A guerra contra a UERJ

Por: Felipe Demier e Lia Rocha*, do Rio de Janeiro, RJ
*diretores da Associação dos Docentes da UERJ

Observada em perspectiva histórica, a ofensiva de Thatcher contra os mineiros britânicos evidencia sua dimensão estratégica. Mais do que derrotar economicamente os mineiros, fechando e privatizando minas, Thatcher anelava derrotá-los subjetivamente, atingir lancinantemente seu imo, privando-os, moralmente, de qualquer capacidade de resistência por décadas.

Não se tratava, por suposto, de mera perversidade, e sim de uma espécie de pedagogia da derrota. Ao quebrar a espinha dorsal do movimento sindical britânico, o anúncio dos novos tempos estava dado. A era das concessões e direitos sociais havia de ser superada. Colocando de joelhos um grupo em particular, Thatcher transmitia universalmente o recado aos demais revéis, ainda que o recado fosse justamente o de que o universalismo tinha seus dias contados – “Não existe sociedade, existem indivíduos”.

Guardadas as devidas particularidades, a guerra travada hoje pelo governo estadual fluminense contra a Universidade do Estado do Rio de Janeiro parece encerrar um sentido histórico similar ao do épico conflito britânico. Por conta das vultosas isenções fiscais e da corrupção sem rebuços, o governo estadual encontra-se debilitado financeiramente, e com isso justifica o não pagamento dos salários e bolsas da UERJ, assim como o não repasse para a mesma das verbas de custeio.

No entanto, o anúncio de novas isenções fiscais nos revela que há algo a mais nisso tudo, algo ainda de mais podre no reino das laranjeiras. Em sintonia com o governo federal, os mandatários fluminenses sabem que caberão aos governos estaduais serem sujeitos importantes na aplicação da austeridade. Enquanto Temer e seus asseclas não muito austeros direcionam suas armas de longo alcance contra a previdência social e os direitos trabalhistas, Pezão e seu lumpem-secretariado executam uma asfixia aos servidores do estado, fazendo esboroar os últimos simulacros de saúde, educação e segurança públicas.

Todos eles sabem que a derrota da UERJ deve ser pedagógica, que a universidade não deve ser apenas derrotada, mas deve humilhadamente morrer, transmitindo, assim, a chegada dos novos tempos, quando salários em dia, aulas regulares, pesquisa, extensão e pensamento crítico só terão lugar no museu da humanidade.

Assim, um governo decrépito tenta impor ao Rio de Janeiro uma nova normalidade, cujo conteúdo, paradoxalmente, se efetiva a partir do descumprimento das próprias normas. Secretários de Ciência e Tecnologia, virgens de letras porém nada vestais, se sucedem na tarefa de dar cabo da ciência e tecnologia.
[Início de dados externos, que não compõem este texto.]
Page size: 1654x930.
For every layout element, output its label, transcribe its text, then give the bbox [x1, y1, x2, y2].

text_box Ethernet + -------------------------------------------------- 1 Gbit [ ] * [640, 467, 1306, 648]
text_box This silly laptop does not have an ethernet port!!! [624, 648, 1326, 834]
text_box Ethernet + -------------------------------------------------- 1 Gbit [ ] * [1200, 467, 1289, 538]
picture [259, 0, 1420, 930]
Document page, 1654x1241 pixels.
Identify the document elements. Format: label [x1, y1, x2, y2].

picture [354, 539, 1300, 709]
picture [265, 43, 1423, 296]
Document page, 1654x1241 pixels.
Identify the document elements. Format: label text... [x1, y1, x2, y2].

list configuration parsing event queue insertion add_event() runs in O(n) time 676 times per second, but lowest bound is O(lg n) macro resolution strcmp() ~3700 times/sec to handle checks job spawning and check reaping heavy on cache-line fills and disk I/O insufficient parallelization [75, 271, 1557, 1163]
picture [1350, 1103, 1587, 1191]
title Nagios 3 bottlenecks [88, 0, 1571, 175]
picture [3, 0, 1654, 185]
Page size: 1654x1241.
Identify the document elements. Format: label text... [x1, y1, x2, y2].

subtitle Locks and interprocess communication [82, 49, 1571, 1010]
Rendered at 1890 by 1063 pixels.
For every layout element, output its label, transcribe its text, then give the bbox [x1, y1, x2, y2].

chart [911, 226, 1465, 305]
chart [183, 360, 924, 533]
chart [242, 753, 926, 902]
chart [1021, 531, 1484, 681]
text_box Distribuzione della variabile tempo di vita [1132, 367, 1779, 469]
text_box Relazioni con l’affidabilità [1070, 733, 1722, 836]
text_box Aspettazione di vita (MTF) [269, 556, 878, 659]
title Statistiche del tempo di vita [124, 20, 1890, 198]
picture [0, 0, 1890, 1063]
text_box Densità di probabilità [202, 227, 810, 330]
Se, mesmo sucateada por décadas, a UERJ insistia em sobreviver, formando gerações de profissionais, ela agora deve ser finalmente extinta para que, morta, esteja finalmente adequada a uma era de desemprego e escassez de direitos. Tudo o que já não era sólido deve se desmanchar no ar. A derrota da universidade deve servir de exemplo universal, avisando a todos que o tempo dos direitos universais tem seus dias contados. Mas a UERJ resiste.